■ What the task requires
All of the records should come back exactly as written.

■ Material for this exercise
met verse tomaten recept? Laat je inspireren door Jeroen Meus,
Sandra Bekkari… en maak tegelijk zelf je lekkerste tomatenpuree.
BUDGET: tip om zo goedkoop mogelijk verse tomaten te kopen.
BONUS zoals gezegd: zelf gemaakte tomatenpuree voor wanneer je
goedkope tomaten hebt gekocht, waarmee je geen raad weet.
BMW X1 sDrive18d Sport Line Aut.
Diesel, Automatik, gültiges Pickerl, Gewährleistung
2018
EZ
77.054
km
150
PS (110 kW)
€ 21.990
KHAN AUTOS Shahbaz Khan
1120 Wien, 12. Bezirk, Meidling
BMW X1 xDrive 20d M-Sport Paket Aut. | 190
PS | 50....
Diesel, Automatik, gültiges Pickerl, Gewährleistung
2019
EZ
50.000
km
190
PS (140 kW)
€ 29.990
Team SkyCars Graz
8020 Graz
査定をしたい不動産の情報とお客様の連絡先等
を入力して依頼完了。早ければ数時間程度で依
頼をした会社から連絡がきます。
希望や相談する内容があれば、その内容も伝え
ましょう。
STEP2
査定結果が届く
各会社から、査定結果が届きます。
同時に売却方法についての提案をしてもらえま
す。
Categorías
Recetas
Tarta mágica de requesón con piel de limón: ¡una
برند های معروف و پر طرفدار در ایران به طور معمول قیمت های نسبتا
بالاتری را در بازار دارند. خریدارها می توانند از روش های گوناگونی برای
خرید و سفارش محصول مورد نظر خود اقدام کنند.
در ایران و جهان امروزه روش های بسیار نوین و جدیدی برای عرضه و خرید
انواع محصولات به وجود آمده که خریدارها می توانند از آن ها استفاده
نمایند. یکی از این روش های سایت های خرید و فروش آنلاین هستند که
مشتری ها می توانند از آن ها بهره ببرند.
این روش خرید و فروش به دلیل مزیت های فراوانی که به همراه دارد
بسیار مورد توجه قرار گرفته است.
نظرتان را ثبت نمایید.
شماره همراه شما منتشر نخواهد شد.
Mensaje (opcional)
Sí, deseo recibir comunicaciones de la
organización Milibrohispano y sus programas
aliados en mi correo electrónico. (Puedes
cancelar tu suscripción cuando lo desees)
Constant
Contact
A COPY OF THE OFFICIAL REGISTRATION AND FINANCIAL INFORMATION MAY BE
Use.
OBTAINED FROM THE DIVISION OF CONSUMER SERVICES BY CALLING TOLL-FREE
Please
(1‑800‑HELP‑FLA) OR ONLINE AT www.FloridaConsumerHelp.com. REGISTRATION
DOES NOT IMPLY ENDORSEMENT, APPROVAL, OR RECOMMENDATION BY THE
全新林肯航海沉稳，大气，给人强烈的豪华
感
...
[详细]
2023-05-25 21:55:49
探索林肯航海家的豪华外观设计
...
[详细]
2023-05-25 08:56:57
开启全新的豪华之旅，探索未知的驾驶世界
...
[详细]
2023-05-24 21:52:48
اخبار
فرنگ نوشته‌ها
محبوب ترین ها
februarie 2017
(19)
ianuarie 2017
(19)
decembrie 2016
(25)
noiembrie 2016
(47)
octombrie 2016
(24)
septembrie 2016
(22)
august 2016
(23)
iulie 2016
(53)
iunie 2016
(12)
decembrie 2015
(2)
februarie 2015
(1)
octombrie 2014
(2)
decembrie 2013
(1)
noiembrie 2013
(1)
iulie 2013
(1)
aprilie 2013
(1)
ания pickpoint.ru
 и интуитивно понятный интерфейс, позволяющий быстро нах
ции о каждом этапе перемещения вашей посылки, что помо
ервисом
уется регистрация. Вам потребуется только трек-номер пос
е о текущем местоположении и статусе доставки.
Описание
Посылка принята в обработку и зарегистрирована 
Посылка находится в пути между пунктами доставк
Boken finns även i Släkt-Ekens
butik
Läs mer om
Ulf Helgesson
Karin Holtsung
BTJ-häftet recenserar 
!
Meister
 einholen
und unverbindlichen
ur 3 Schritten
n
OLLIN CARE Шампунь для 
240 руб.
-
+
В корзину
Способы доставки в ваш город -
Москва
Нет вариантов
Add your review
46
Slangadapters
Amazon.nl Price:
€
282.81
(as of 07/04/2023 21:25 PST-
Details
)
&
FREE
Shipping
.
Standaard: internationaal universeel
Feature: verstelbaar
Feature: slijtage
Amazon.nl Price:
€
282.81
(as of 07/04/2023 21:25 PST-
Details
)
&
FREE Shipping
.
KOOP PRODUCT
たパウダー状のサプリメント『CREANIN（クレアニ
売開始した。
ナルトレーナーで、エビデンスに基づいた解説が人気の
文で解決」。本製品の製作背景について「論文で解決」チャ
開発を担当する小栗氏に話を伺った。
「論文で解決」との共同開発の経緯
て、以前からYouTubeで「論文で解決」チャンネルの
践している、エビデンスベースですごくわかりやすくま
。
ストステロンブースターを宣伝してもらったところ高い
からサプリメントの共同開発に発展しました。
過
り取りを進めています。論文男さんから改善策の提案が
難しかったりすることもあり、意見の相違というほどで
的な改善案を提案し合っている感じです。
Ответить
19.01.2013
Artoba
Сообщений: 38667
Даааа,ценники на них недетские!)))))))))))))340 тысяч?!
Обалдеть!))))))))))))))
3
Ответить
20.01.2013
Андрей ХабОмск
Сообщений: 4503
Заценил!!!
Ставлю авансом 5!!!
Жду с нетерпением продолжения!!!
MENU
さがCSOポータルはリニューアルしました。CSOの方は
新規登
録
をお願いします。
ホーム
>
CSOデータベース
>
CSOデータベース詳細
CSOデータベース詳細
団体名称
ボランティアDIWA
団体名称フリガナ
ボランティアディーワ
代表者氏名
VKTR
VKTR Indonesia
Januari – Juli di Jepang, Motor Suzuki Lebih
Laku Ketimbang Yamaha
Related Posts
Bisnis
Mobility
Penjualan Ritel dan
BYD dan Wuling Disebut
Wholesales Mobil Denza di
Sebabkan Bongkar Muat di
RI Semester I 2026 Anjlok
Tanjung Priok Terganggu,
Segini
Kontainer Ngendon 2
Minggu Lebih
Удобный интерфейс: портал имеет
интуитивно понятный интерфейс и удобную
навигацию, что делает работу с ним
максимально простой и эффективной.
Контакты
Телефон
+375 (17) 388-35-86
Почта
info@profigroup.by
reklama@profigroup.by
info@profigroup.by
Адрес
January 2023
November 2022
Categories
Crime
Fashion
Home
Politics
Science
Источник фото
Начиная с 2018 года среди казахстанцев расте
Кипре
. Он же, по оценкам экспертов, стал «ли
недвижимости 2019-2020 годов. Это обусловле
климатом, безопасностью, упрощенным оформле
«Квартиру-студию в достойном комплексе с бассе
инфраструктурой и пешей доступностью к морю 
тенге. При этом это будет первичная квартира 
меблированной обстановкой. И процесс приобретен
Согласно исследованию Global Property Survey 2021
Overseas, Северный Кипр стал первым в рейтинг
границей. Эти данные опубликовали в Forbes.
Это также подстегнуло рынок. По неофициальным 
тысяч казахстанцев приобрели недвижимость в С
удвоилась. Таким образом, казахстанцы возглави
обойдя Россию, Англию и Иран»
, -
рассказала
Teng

■ Task response
met verse tomaten recept? Laat je inspireren door Jeroen Meus,
Sandra Bekkari… en maak tegelijk zelf je lekkerste tomatenpuree.
BUDGET: tip om zo goedkoop mogelijk verse tomaten te kopen.
BONUS zoals gezegd: zelf gemaakte tomatenpuree voor wanneer je
goedkope tomaten hebt gekocht, waarmee je geen raad weet.
BMW X1 sDrive18d Sport Line Aut.
Diesel, Automatik, gültiges Pickerl, Gewährleistung
2018
EZ
77.054
km
150
PS (110 kW)
€ 21.990
KHAN AUTOS Shahbaz Khan
1120 Wien, 12. Bezirk, Meidling
BMW X1 xDrive 20d M-Sport Paket Aut. | 190
PS | 50....
Diesel, Automatik, gültiges Pickerl, Gewährleistung
2019
EZ
50.000
km
190
PS (140 kW)
€ 29.990
Team SkyCars Graz
8020 Graz
査定をしたい不動産の情報とお客様の連絡先等
を入力して依頼完了。早ければ数時間程度で依
頼をした会社から連絡がきます。
希望や相談する内容があれば、その内容も伝え
ましょう。
STEP2
査定結果が届く
各会社から、査定結果が届きます。
同時に売却方法についての提案をしてもらえま
す。
Categorías
Recetas
Tarta mágica de requesón con piel de limón: ¡una
برند های معروف و پر طرفدار در ایران به طور معمول قیمت های نسبتا
بالاتری را در بازار دارند. خریدارها می توانند از روش های گوناگونی برای
خرید و سفارش محصول مورد نظر خود اقدام کنند.
در ایران و جهان امروزه روش های بسیار نوین و جدیدی برای عرضه و خرید
انواع محصولات به وجود آمده که خریدارها می توانند از آن ها استفاده
نمایند. یکی از این روش های سایت های خرید و فروش آنلاین هستند که
مشتری ها می توانند از آن ها بهره ببرند.
این روش خرید و فروش به دلیل مزیت های فراوانی که به همراه دارد
بسیار مورد توجه قرار گرفته است.
نظرتان را ثبت نمایید.
شماره همراه شما منتشر نخواهد شد.
Mensaje (opcional)
Sí, deseo recibir comunicaciones de la
organización Milibrohispano y sus programas
aliados en mi correo electrónico. (Puedes
cancelar tu suscripción cuando lo desees)
Constant
Contact
A COPY OF THE OFFICIAL REGISTRATION AND FINANCIAL INFORMATION MAY BE
Use.
OBTAINED FROM THE DIVISION OF CONSUMER SERVICES BY CALLING TOLL-FREE
Please
(1‑800‑HELP‑FLA) OR ONLINE AT www.FloridaConsumerHelp.com. REGISTRATION
DOES NOT IMPLY ENDORSEMENT, APPROVAL, OR RECOMMENDATION BY THE
全新林肯航海沉稳，大气，给人强烈的豪华
感
...
[详细]
2023-05-25 21:55:49
探索林肯航海家的豪华外观设计
...
[详细]
2023-05-25 08:56:57
开启全新的豪华之旅，探索未知的驾驶世界
...
[详细]
2023-05-24 21:52:48
اخبار
فرنگ نوشته‌ها
محبوب ترین ها
februarie 2017
(19)
ianuarie 2017
(19)
decembrie 2016
(25)
noiembrie 2016
(47)
octombrie 2016
(24)
septembrie 2016
(22)
august 2016
(23)
iulie 2016
(53)
iunie 2016
(12)
decembrie 2015
(2)
februarie 2015
(1)
octombrie 2014
(2)
decembrie 2013
(1)
noiembrie 2013
(1)
iulie 2013
(1)
aprilie 2013
(1)
ания pickpoint.ru
 и интуитивно понятный интерфейс, позволяющий быстро нах
ции о каждом этапе перемещения вашей посылки, что помо
ервисом
уется регистрация. Вам потребуется только трек-номер пос
е о текущем местоположении и статусе доставки.
Описание
Посылка принята в обработку и зарегистрирована 
Посылка находится в пути между пунктами доставк
Boken finns även i Släkt-Ekens
butik
Läs mer om
Ulf Helgesson
Karin Holtsung
BTJ-häftet recenserar 
!
Meister
 einholen
und unverbindlichen
ur 3 Schritten
n
OLLIN CARE Шампунь для 
240 руб.
-
+
В корзину
Способы доставки в ваш город -
Москва
Нет вариантов
Add your review
46
Slangadapters
Amazon.nl Price:
€
282.81
(as of 07/04/2023 21:25 PST-
Details
)
&
FREE
Shipping
.
Standaard: internationaal universeel
Feature: verstelbaar
Feature: slijtage
Amazon.nl Price:
€
282.81
(as of 07/04/2023 21:25 PST-
Details
)
&
FREE Shipping
.
KOOP PRODUCT
たパウダー状のサプリメント『CREANIN（クレアニ
売開始した。
ナルトレーナーで、エビデンスに基づいた解説が人気の
文で解決」。本製品の製作背景について「論文で解決」チャ
開発を担当する小栗氏に話を伺った。
「論文で解決」との共同開発の経緯
て、以前からYouTubeで「論文で解決」チャンネルの
践している、エビデンスベースですごくわかりやすくま
。
ストステロンブースターを宣伝してもらったところ高い
からサプリメントの共同開発に発展しました。
過
り取りを進めています。論文男さんから改善策の提案が
難しかったりすることもあり、意見の相違というほどで
的な改善案を提案し合っている感じです。
Ответить
19.01.2013
Artoba
Сообщений: 38667
Даааа,ценники на них недетские!)))))))))))))340 тысяч?!
Обалдеть!))))))))))))))
3
Ответить
20.01.2013
Андрей ХабОмск
Сообщений: 4503
Заценил!!!
Ставлю авансом 5!!!
Жду с нетерпением продолжения!!!
MENU
さがCSOポータルはリニューアルしました。CSOの方は
新規登
録
をお願いします。
ホーム
>
CSOデータベース
>
CSOデータベース詳細
CSOデータベース詳細
団体名称
ボランティアDIWA
団体名称フリガナ
ボランティアディーワ
代表者氏名
VKTR
VKTR Indonesia
Januari – Juli di Jepang, Motor Suzuki Lebih
Laku Ketimbang Yamaha
Related Posts
Bisnis
Mobility
Penjualan Ritel dan
BYD dan Wuling Disebut
Wholesales Mobil Denza di
Sebabkan Bongkar Muat di
RI Semester I 2026 Anjlok
Tanjung Priok Terganggu,
Segini
Kontainer Ngendon 2
Minggu Lebih
Удобный интерфейс: портал имеет
интуитивно понятный интерфейс и удобную
навигацию, что делает работу с ним
максимально простой и эффективной.
Контакты
Телефон
+375 (17) 388-35-86
Почта
info@profigroup.by
reklama@profigroup.by
info@profigroup.by
Адрес
January 2023
November 2022
Categories
Crime
Fashion
Home
Politics
Science
Источник фото
Начиная с 2018 года среди казахстанцев расте
Кипре
. Он же, по оценкам экспертов, стал «ли
недвижимости 2019-2020 годов. Это обусловле
климатом, безопасностью, упрощенным оформле
«Квартиру-студию в достойном комплексе с бассе
инфраструктурой и пешей доступностью к морю 
тенге. При этом это будет первичная квартира 
меблированной обстановкой. И процесс приобретен
Согласно исследованию Global Property Survey 2021
Overseas, Северный Кипр стал первым в рейтинг
границей. Эти данные опубликовали в Forbes.
Это также подстегнуло рынок. По неофициальным 
тысяч казахстанцев приобрели недвижимость в С
удвоилась. Таким образом, казахстанцы возглави
обойдя Россию, Англию и Иран»
, -
рассказала
Teng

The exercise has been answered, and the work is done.